About this task >>
Pull out each line of the records holding the string "wrist".

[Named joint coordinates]
+ + + +
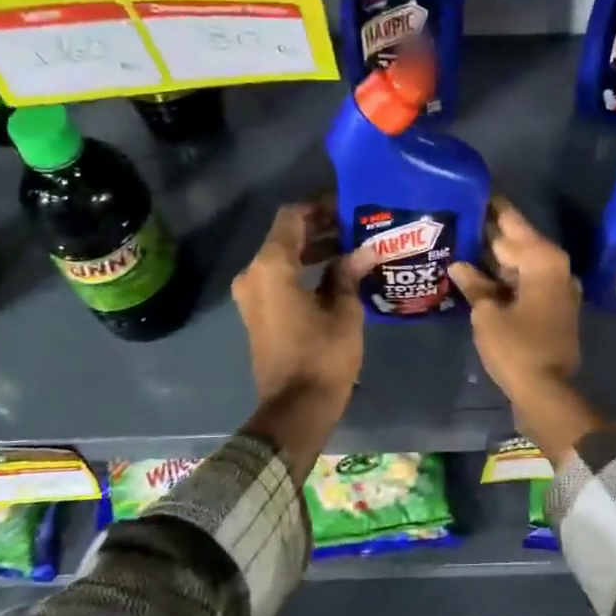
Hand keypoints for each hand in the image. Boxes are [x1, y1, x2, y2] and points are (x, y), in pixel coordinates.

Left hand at [233, 202, 363, 480]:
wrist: (295, 408)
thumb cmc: (322, 356)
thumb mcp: (343, 311)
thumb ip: (348, 273)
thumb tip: (363, 251)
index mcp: (271, 267)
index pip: (292, 217)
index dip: (319, 207)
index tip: (348, 207)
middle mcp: (254, 275)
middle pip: (286, 237)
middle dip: (320, 229)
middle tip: (356, 227)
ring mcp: (252, 296)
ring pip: (283, 259)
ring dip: (313, 251)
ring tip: (352, 249)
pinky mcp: (258, 314)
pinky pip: (279, 279)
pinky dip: (303, 271)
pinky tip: (336, 274)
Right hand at [448, 202, 600, 462]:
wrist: (547, 391)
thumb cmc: (517, 348)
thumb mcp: (488, 314)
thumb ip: (474, 284)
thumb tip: (460, 265)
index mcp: (543, 261)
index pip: (512, 222)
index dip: (493, 206)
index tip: (476, 188)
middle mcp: (555, 268)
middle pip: (517, 242)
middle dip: (490, 231)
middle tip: (460, 213)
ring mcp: (556, 289)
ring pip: (520, 263)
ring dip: (494, 256)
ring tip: (462, 239)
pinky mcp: (551, 308)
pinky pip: (524, 282)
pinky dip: (504, 277)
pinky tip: (478, 273)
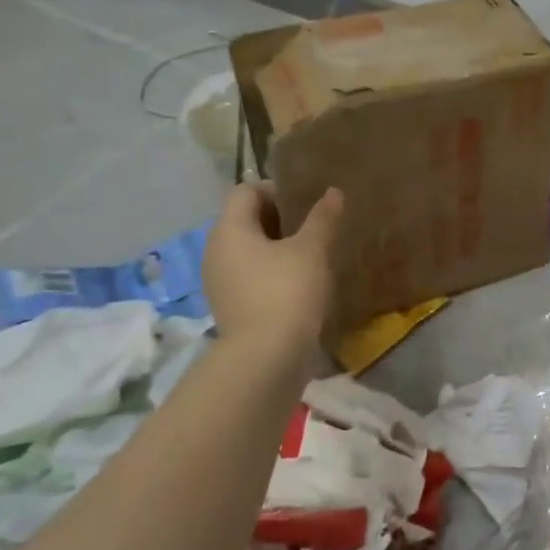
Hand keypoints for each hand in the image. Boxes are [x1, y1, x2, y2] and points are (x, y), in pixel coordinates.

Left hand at [204, 184, 342, 364]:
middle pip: (246, 220)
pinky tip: (300, 284)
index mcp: (229, 229)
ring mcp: (220, 282)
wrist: (266, 359)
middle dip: (280, 219)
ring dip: (278, 248)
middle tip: (315, 228)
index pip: (246, 191)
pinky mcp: (231, 306)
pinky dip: (272, 273)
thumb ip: (322, 218)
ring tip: (312, 256)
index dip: (277, 190)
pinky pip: (251, 276)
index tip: (308, 204)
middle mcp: (216, 251)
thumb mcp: (311, 250)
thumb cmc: (286, 292)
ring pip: (249, 250)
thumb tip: (333, 192)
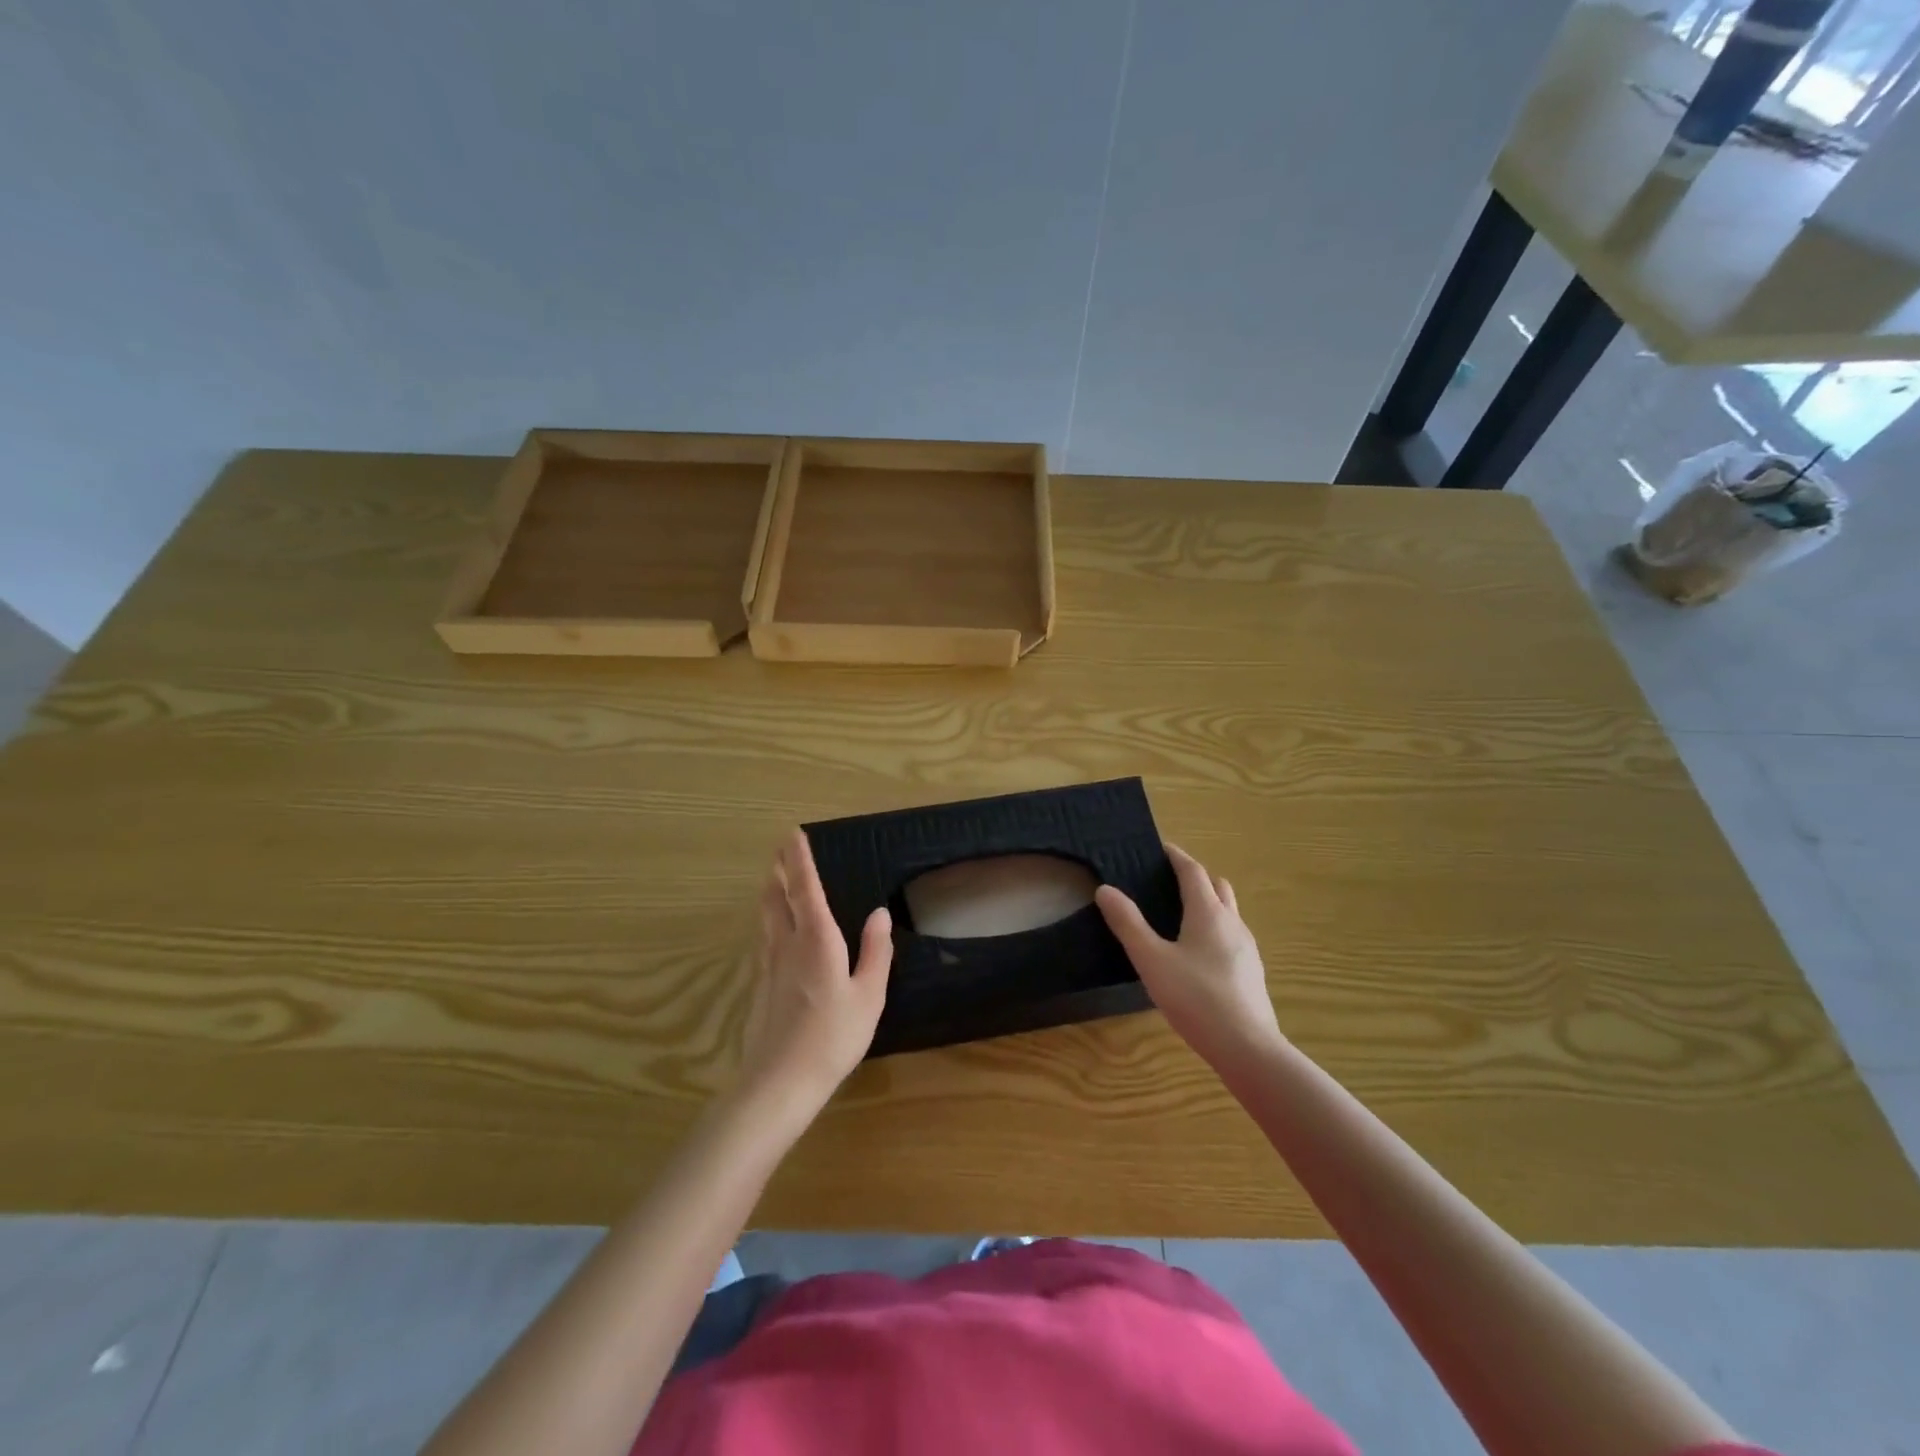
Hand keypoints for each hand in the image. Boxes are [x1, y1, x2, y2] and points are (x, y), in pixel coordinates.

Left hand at [740, 829, 892, 1109]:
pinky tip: (771, 930)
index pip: (806, 888)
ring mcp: (768, 964)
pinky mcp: (760, 984)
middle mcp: (787, 943)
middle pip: (777, 896)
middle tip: (780, 850)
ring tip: (773, 878)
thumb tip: (879, 912)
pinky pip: (763, 938)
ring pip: (766, 916)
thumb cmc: (834, 1036)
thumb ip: (875, 951)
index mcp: (817, 939)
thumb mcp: (868, 994)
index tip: (793, 834)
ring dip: (769, 891)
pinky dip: (768, 919)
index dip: (800, 859)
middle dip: (779, 869)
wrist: (780, 1080)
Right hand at [1095, 844, 1284, 1072]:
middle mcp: (1232, 922)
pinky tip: (1198, 954)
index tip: (1160, 848)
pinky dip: (1215, 929)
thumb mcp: (1151, 960)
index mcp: (1208, 912)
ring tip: (1180, 916)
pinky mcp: (1251, 972)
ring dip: (1207, 903)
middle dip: (1194, 877)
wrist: (1247, 1047)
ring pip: (1228, 911)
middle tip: (1168, 881)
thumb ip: (1128, 924)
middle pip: (1217, 886)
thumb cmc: (1196, 997)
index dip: (1176, 856)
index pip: (1193, 870)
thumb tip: (1106, 890)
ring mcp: (1247, 948)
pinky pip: (1232, 936)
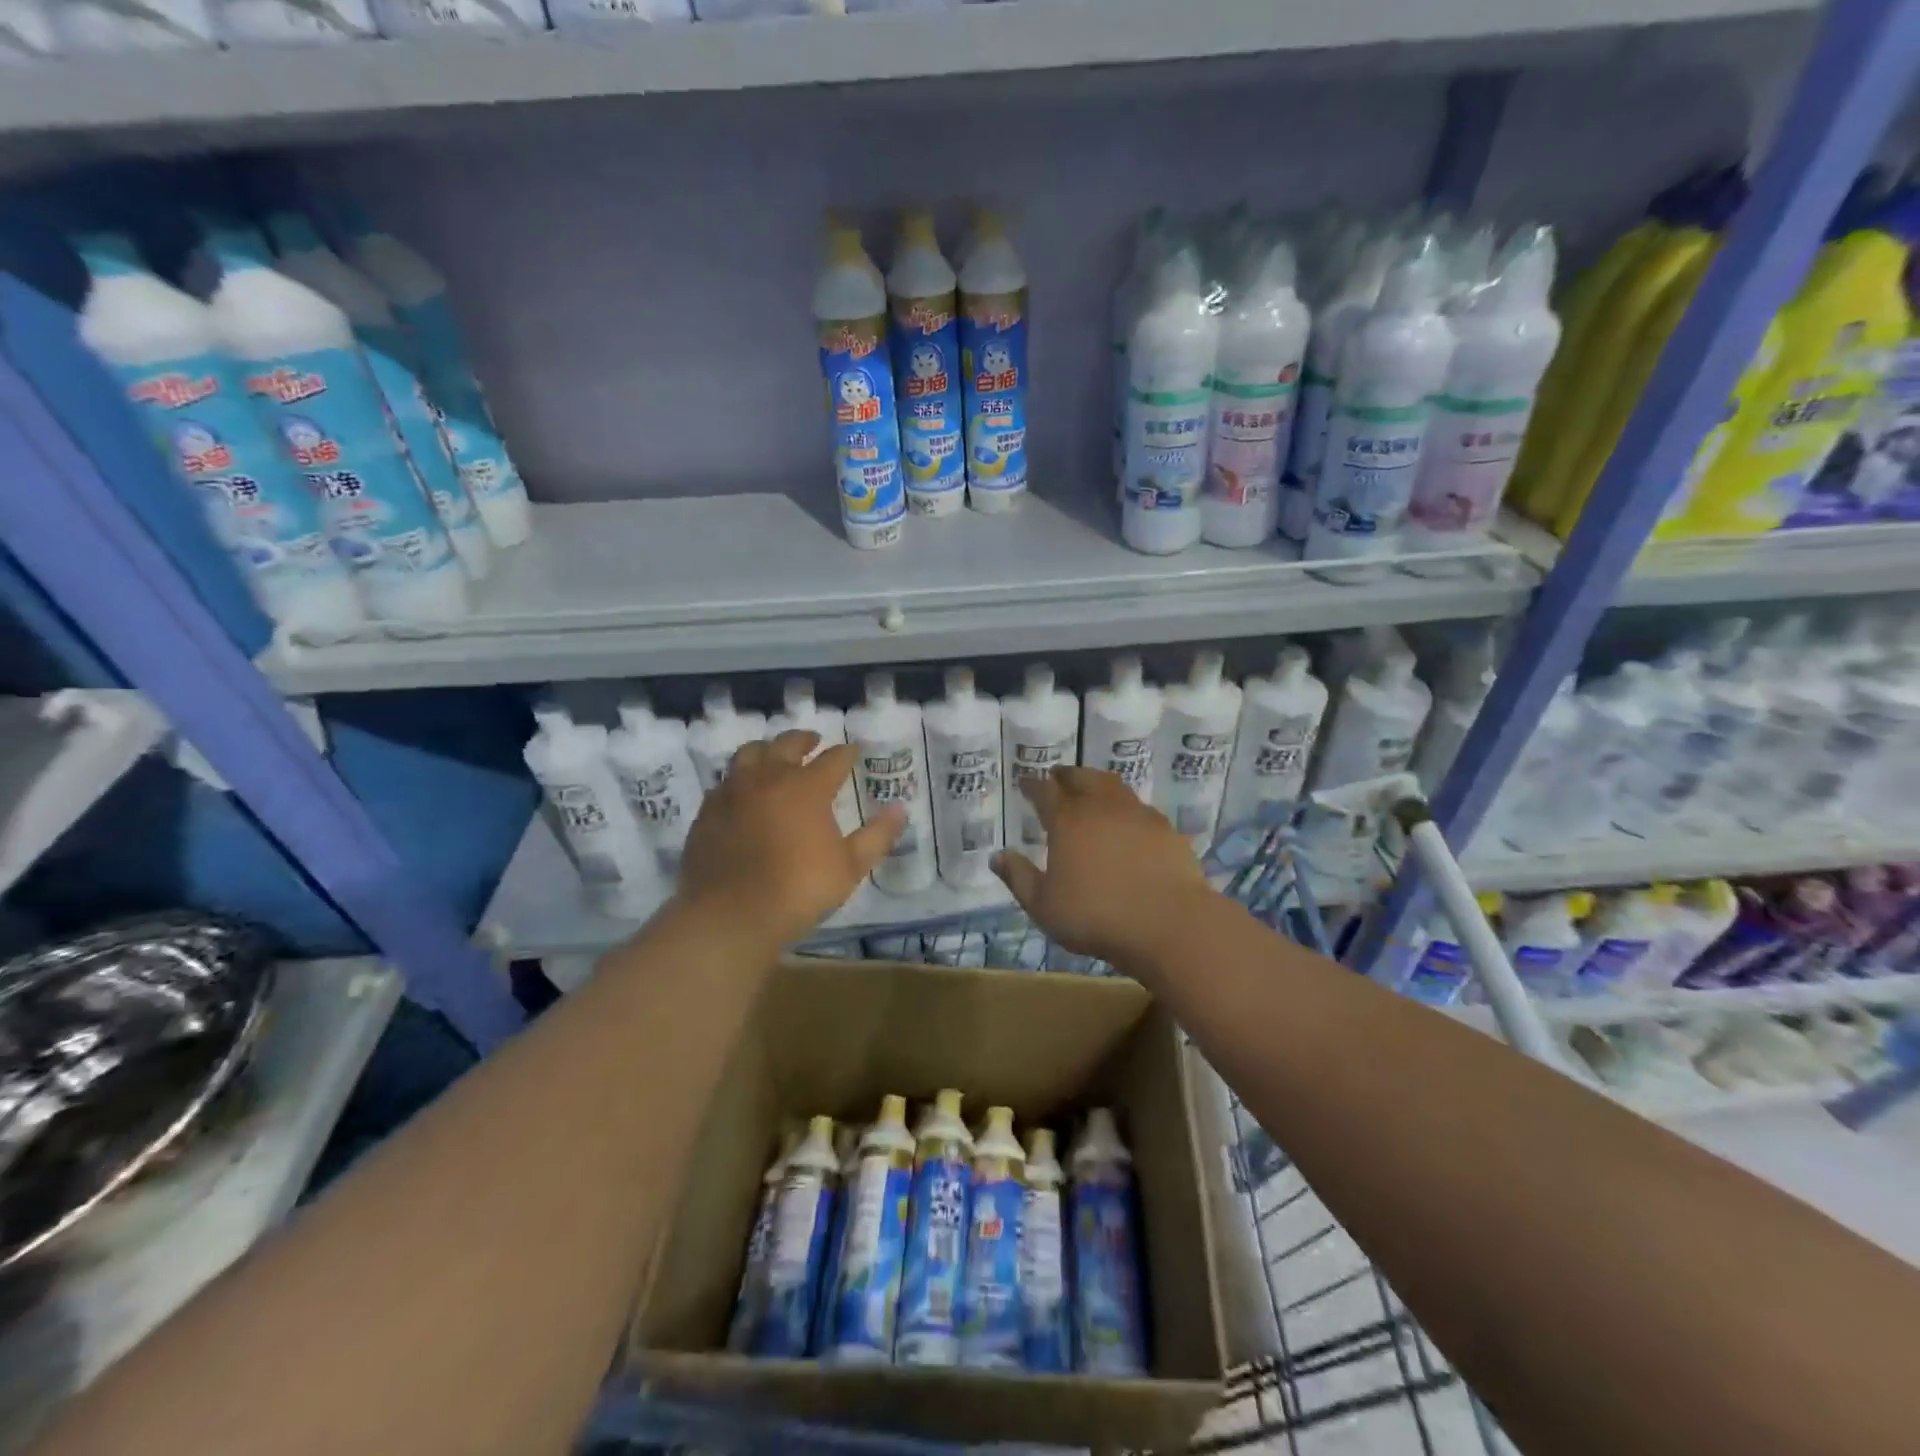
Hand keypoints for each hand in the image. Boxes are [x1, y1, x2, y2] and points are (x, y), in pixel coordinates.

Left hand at [677, 730, 902, 945]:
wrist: (730, 914)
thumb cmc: (798, 889)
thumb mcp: (850, 867)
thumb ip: (877, 835)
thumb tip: (899, 808)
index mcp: (807, 787)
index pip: (833, 759)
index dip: (847, 753)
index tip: (854, 750)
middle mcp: (769, 778)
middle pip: (787, 744)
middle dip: (804, 740)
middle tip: (813, 740)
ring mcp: (733, 792)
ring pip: (749, 754)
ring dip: (766, 750)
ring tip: (773, 755)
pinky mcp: (708, 811)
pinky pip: (725, 782)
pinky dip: (739, 779)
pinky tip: (742, 791)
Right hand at [991, 767, 1214, 965]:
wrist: (1168, 923)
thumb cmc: (1096, 916)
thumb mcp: (1044, 906)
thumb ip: (1019, 878)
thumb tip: (997, 857)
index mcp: (1068, 820)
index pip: (1045, 791)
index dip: (1033, 785)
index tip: (1025, 782)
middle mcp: (1101, 807)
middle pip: (1082, 777)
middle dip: (1066, 775)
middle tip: (1058, 776)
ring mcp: (1137, 814)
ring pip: (1113, 786)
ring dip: (1097, 782)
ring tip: (1091, 789)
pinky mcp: (1165, 829)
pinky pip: (1139, 808)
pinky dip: (1125, 807)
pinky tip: (1126, 821)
+ + + +
Answer for this exercise >>
wrist: (295, 408)
wrist: (547, 391)
wrist: (266, 359)
wrist: (780, 1080)
wrist: (1247, 1047)
wrist: (730, 914)
wrist: (1168, 923)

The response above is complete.